Find the string "Schwarz" in the records and copy each line where it occurs.

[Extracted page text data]
Content starts

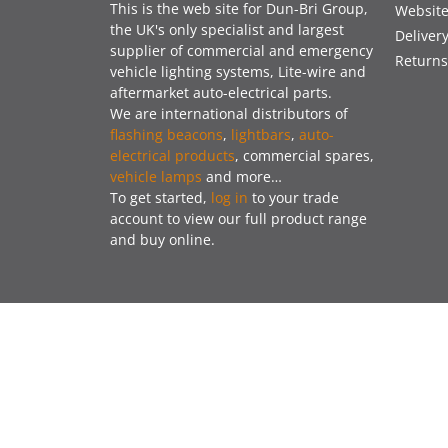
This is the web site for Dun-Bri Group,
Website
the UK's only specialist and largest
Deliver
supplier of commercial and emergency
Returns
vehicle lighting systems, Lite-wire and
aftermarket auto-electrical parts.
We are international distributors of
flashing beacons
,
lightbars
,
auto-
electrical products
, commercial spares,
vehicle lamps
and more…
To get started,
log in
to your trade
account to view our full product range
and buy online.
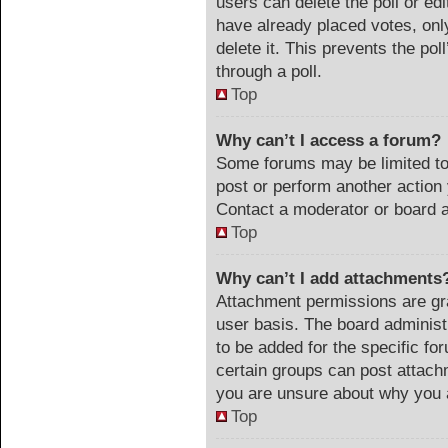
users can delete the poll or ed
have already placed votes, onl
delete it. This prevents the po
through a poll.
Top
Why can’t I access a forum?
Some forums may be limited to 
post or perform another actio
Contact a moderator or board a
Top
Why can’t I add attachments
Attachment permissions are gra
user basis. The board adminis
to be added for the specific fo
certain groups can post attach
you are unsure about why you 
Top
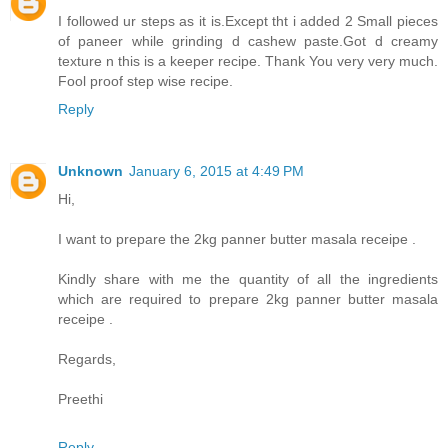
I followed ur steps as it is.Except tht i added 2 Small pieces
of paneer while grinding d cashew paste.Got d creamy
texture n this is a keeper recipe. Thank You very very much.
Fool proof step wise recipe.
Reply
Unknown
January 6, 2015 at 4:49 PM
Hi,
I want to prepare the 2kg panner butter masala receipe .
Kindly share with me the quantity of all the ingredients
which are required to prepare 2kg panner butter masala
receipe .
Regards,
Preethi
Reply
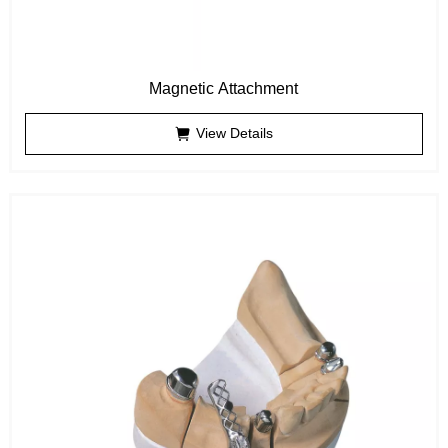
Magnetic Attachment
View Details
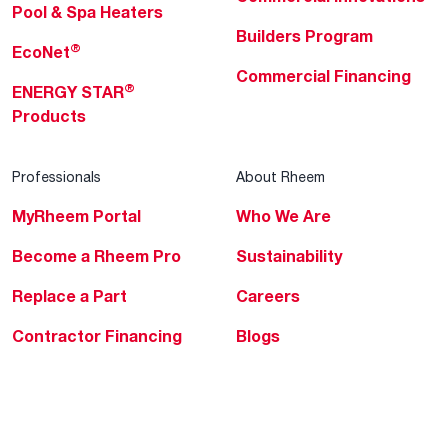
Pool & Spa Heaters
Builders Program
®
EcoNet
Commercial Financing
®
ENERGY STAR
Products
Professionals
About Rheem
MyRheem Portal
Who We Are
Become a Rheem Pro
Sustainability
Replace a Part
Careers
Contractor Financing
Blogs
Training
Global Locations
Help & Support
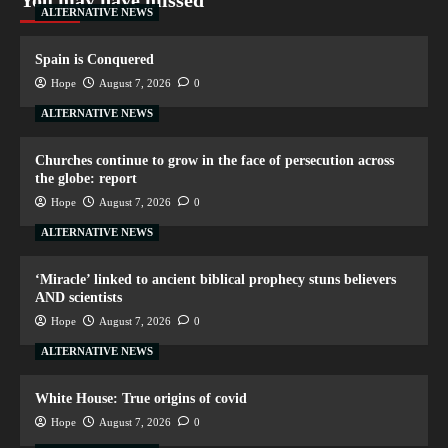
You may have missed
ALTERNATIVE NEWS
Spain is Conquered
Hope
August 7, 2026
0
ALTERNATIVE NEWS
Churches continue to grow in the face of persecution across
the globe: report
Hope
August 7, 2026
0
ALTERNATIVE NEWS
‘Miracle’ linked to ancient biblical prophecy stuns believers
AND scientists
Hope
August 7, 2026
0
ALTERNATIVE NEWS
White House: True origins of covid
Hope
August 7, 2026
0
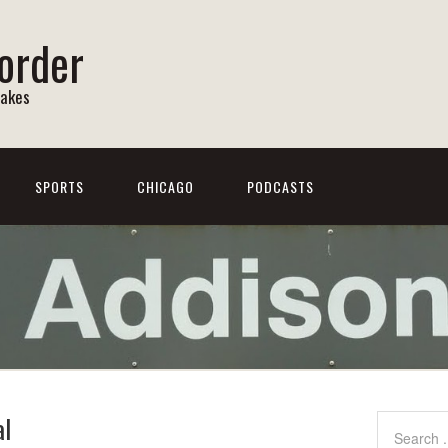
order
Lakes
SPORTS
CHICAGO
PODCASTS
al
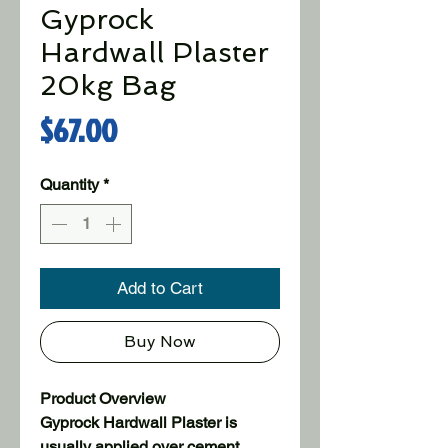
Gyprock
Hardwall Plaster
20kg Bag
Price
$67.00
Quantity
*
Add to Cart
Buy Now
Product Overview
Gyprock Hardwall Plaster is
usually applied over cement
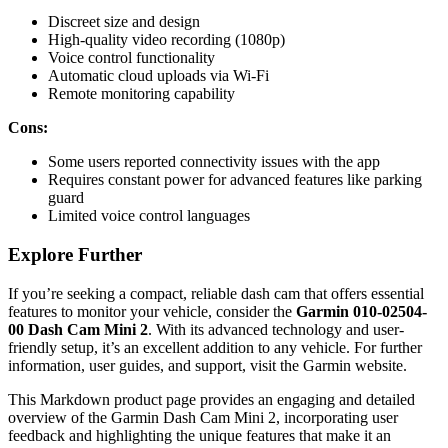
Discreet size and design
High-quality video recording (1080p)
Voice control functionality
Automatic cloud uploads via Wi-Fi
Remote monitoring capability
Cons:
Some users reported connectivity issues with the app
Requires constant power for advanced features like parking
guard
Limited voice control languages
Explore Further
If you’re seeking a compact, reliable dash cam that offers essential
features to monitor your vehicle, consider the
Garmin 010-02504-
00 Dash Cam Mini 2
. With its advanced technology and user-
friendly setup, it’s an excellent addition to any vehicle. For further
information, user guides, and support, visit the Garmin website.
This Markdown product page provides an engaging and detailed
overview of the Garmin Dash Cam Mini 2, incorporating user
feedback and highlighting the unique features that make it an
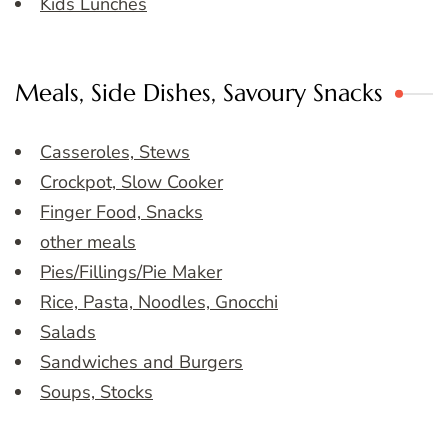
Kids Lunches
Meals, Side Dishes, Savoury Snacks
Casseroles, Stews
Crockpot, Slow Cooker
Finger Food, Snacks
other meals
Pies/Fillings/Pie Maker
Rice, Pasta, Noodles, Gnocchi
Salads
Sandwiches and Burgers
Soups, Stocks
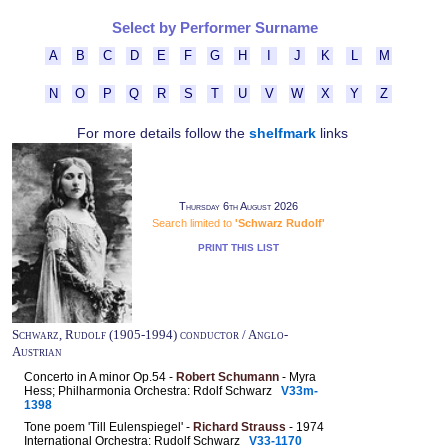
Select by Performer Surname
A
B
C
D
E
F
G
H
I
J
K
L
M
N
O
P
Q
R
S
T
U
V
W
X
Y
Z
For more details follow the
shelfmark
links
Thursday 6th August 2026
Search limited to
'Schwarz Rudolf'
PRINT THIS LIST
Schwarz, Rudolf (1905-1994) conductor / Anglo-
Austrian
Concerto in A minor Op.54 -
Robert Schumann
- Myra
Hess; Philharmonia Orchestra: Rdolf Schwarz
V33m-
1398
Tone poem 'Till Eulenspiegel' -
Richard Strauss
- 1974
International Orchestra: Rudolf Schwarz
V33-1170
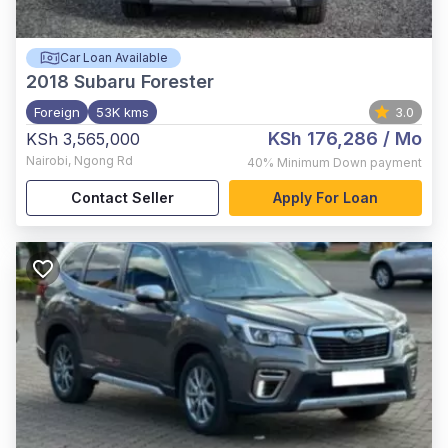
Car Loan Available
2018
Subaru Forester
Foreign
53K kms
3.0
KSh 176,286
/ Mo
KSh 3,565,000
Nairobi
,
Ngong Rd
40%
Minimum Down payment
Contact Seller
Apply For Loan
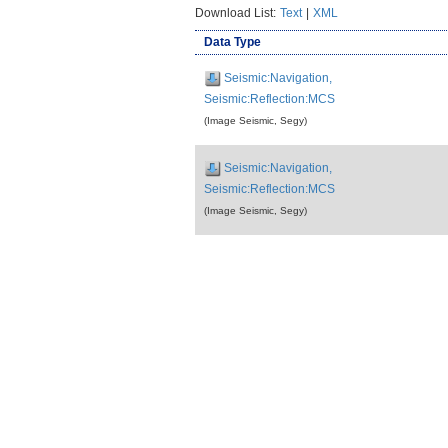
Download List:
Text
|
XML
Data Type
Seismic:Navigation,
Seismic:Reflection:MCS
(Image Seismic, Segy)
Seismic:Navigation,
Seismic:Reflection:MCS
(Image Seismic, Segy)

Content ends
Content starts

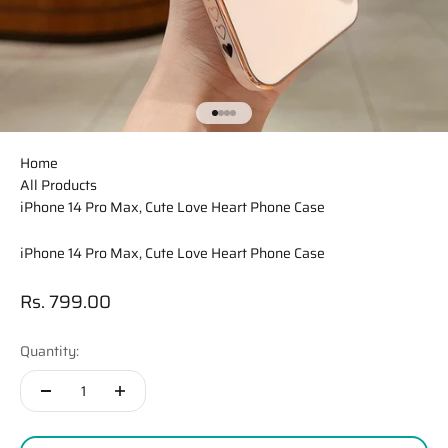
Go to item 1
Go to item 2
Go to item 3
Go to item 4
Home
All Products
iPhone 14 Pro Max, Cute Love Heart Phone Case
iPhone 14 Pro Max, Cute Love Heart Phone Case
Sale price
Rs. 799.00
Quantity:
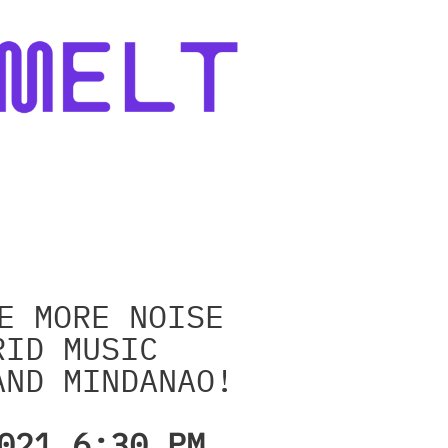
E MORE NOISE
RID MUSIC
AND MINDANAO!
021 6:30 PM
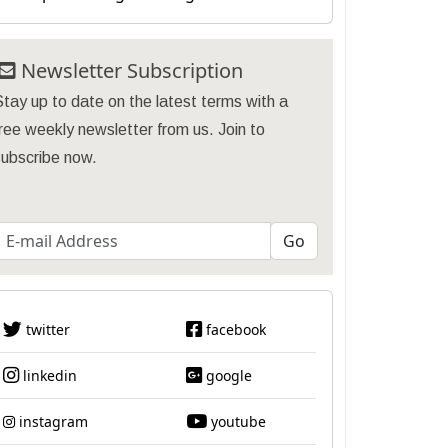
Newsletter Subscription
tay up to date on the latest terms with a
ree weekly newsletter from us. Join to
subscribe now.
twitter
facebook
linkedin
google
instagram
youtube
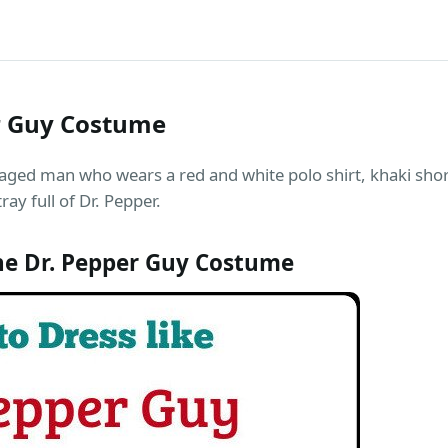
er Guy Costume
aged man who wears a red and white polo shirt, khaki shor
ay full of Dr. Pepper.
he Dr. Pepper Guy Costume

Content ends

__Response to the task__
'Schwarz Rudolf'
Schwarz, Rudolf (1905-1994) conductor / Anglo-
Hess; Philharmonia Orchestra: Rdolf Schwarz
International Orchestra: Rudolf Schwarz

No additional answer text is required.